There are 3 types of pepper drying . Manual drying , you will have a pepper with a beautiful pericarp and good spiciness because it is in the pericarp that the pepper will have the bite and spiciness. Generally, it takes 7-8 days to dry the peppercorn . Semi-mechanical drying , here the pepper will have manual and then mechanical drying. Mechanical drying is faster but you will simply remove its pericarp and you will have a pepper without bland spiciness and which is not very aromatic.
The pepper is calibrated, put in dry containers and exported.
Then, upon arrival in Europe, the pepper must be debacterized and packaged in France in our workshop.

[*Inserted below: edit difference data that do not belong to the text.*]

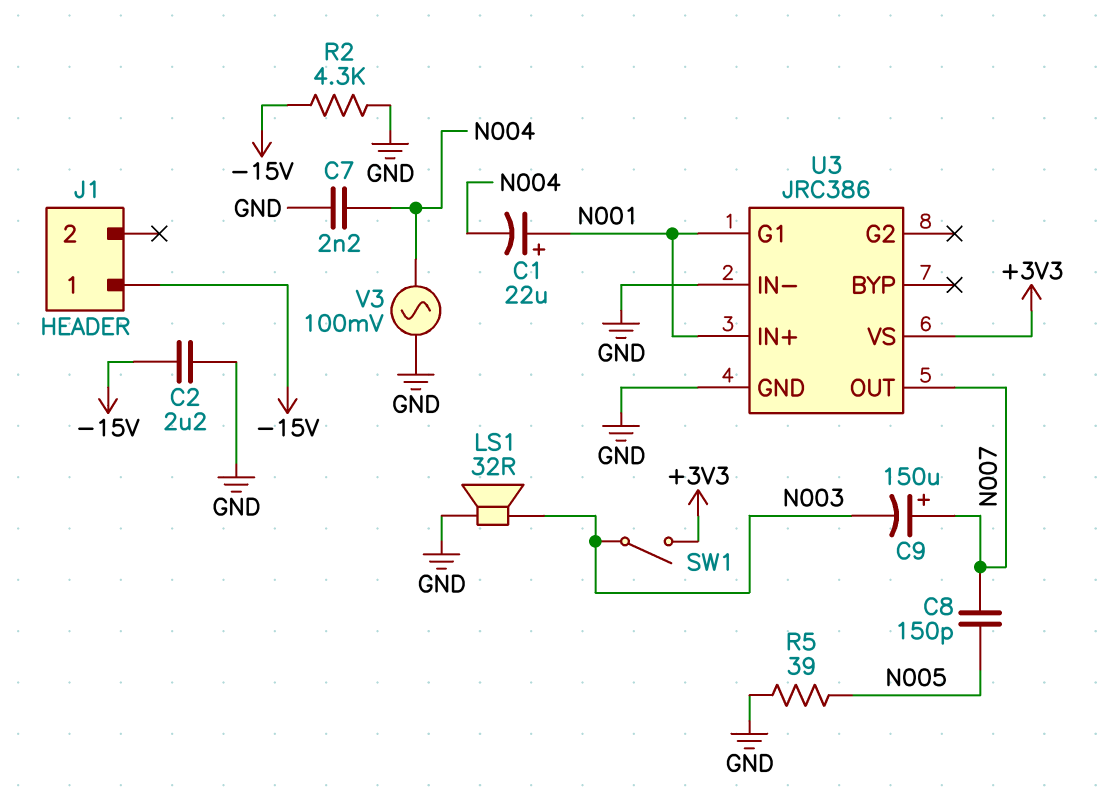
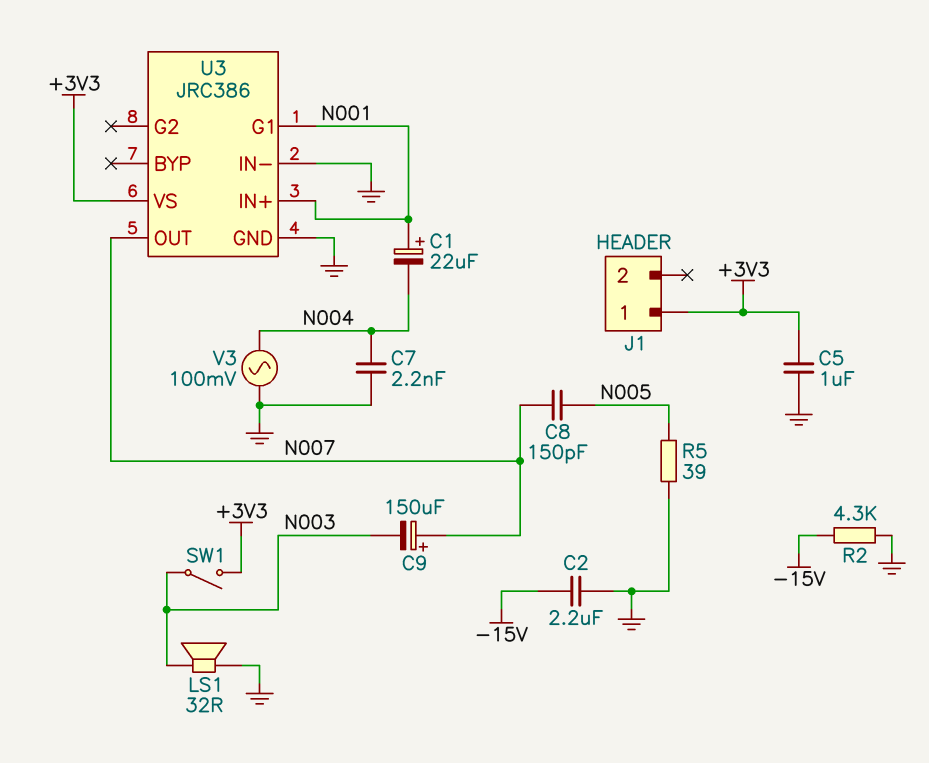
C5: none -> 1uF (+3V3, GND)
J1 pin 1: -15V -> +3V3

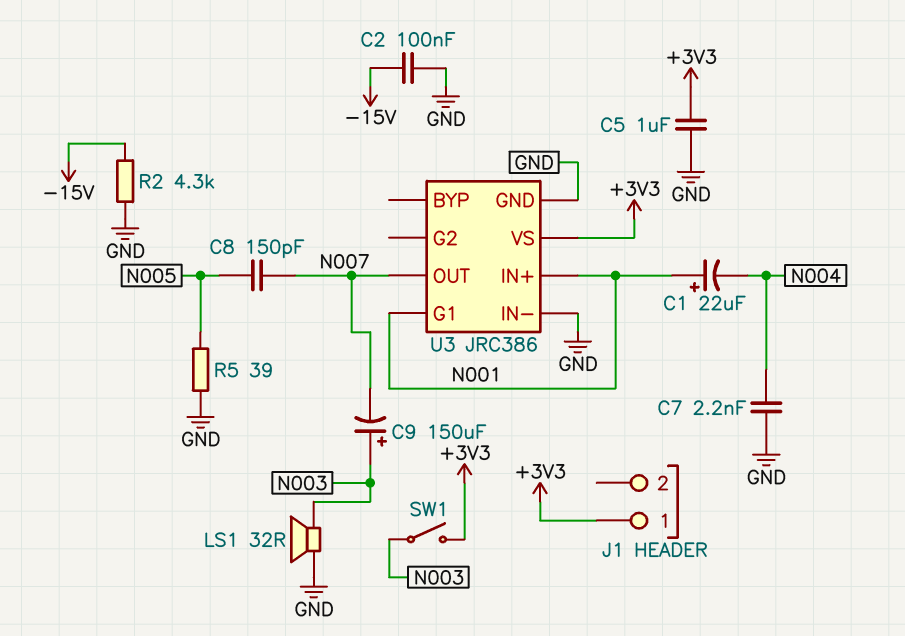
C2: 2.2uF (-15V, GND) -> 100nF (-15V, GND)
C9: 150uF (plus N007, minus N003) -> 150uF (plus N003, minus N007)
V3: AC 100mV (GND, N004) -> none

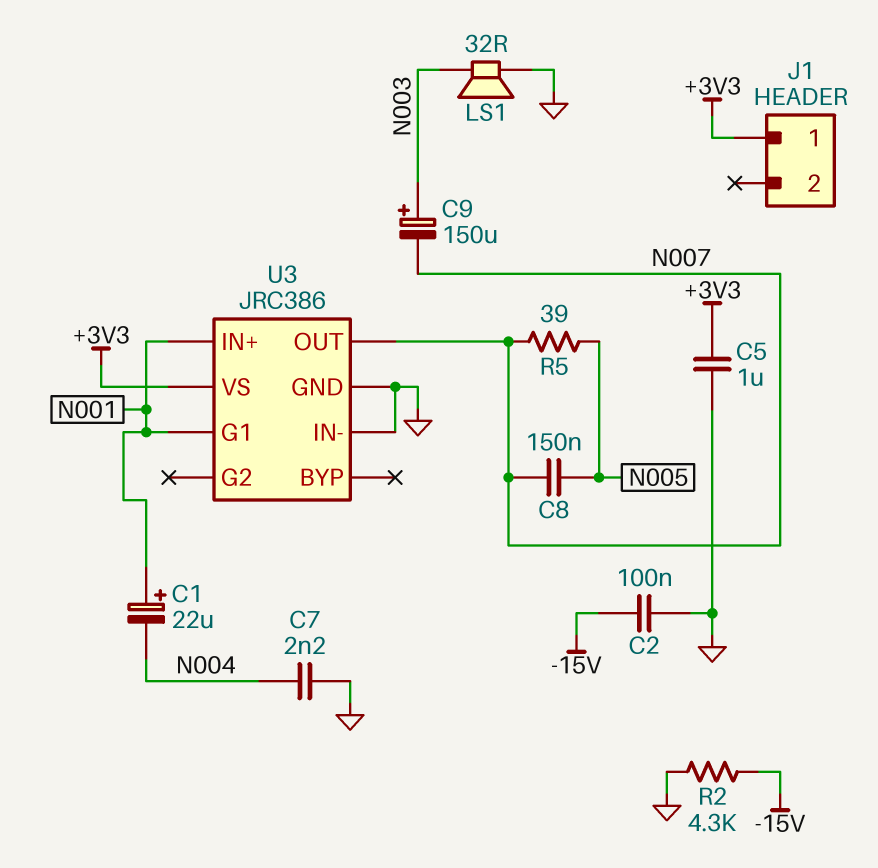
C8: 150pF (N005, N007) -> 150nF (N005, N007)
R5: 39 (GND, N005) -> 39 (N005, N007)
SW1: switch (+3V3, N003) -> none

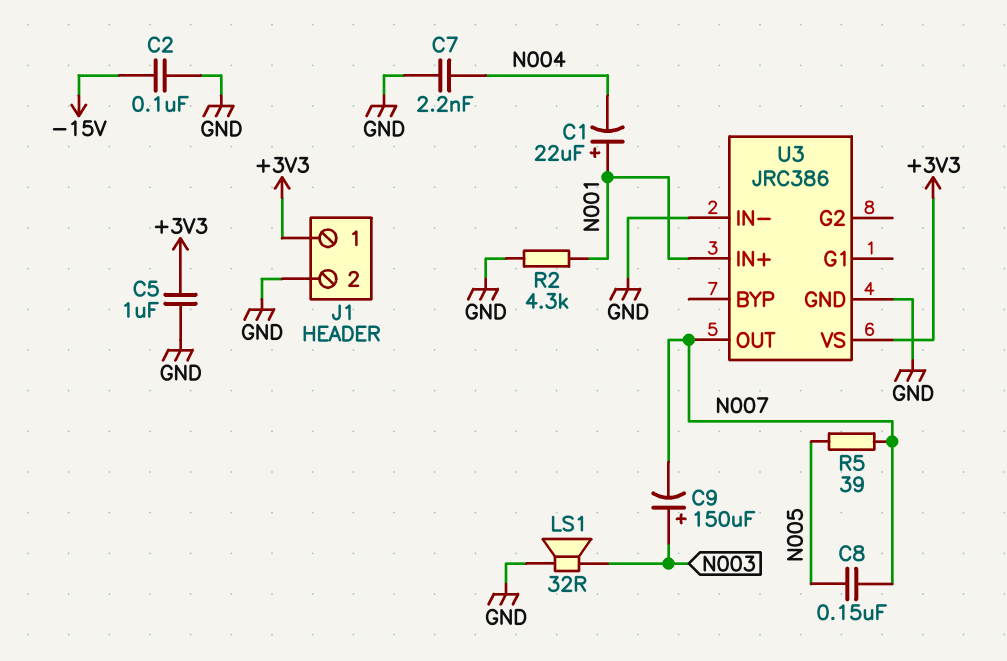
J1 pin 2: none -> GND
R2: 4.3k (-15V, GND) -> 4.3k (GND, N001)
U3 pin G1: N001 -> none

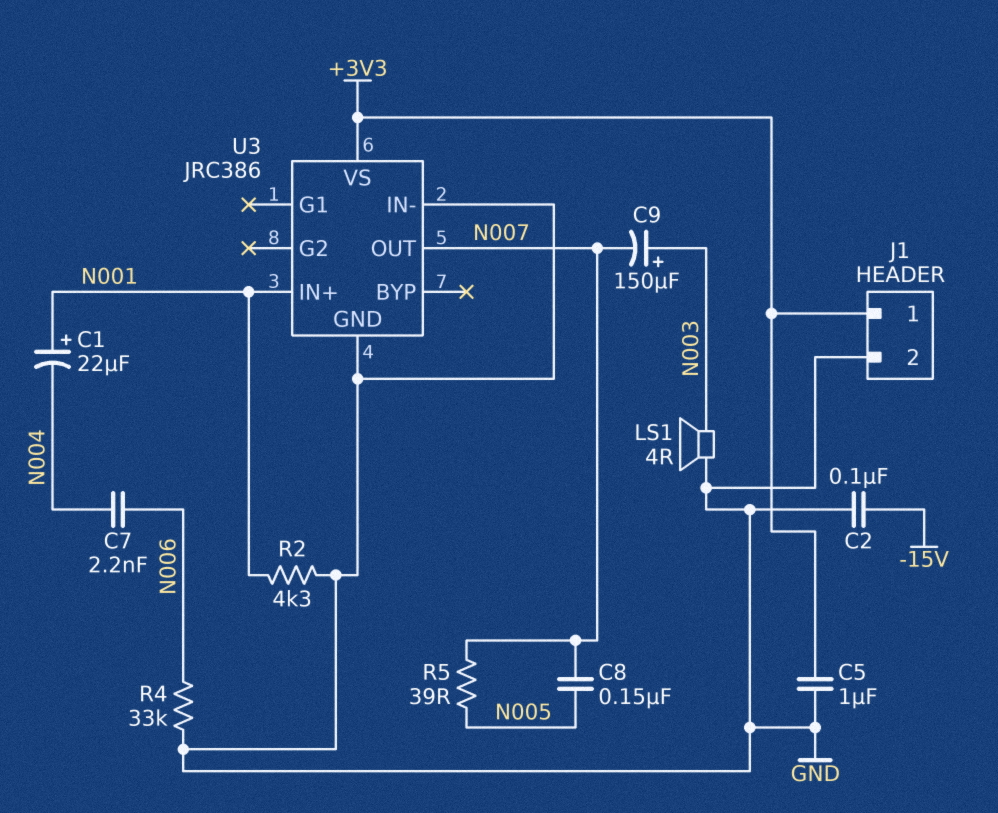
C7: 2.2nF (GND, N004) -> 2.2nF (N004, N006)
LS1: speaker 32R (GND, N003) -> speaker 4R (GND, N003)
R4: none -> 33k (GND, N006)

When we talk about the history of pepper, you should know that the introduction of the pepper plant to Madagascar dates back to the early years of the 20th century , thanks to the efforts of Emile Prudhomme , pioneer of colonial agronomy. Under his leadership, pepper quickly became an emblematic crop of the island, contributing to its agricultural development.
Despite the difficulties encountered in the 1930s, notably with Muller's disease which affected pepper plantations, the successful introduction of a resistant variety, Belontoeng, ensured the sustainability of pepper cultivation in Madagascar.
However, despite its exceptional quality, Madagascar Pepper often remains unknown on the international market, eclipsed by other more widely marketed varieties. It is high time to recognize this culinary treasure at its true value.
In Brazil, I discovered pepper plantations close to coffee plantations. It was really in Bahia that I discovered the same plantations in Madagascar.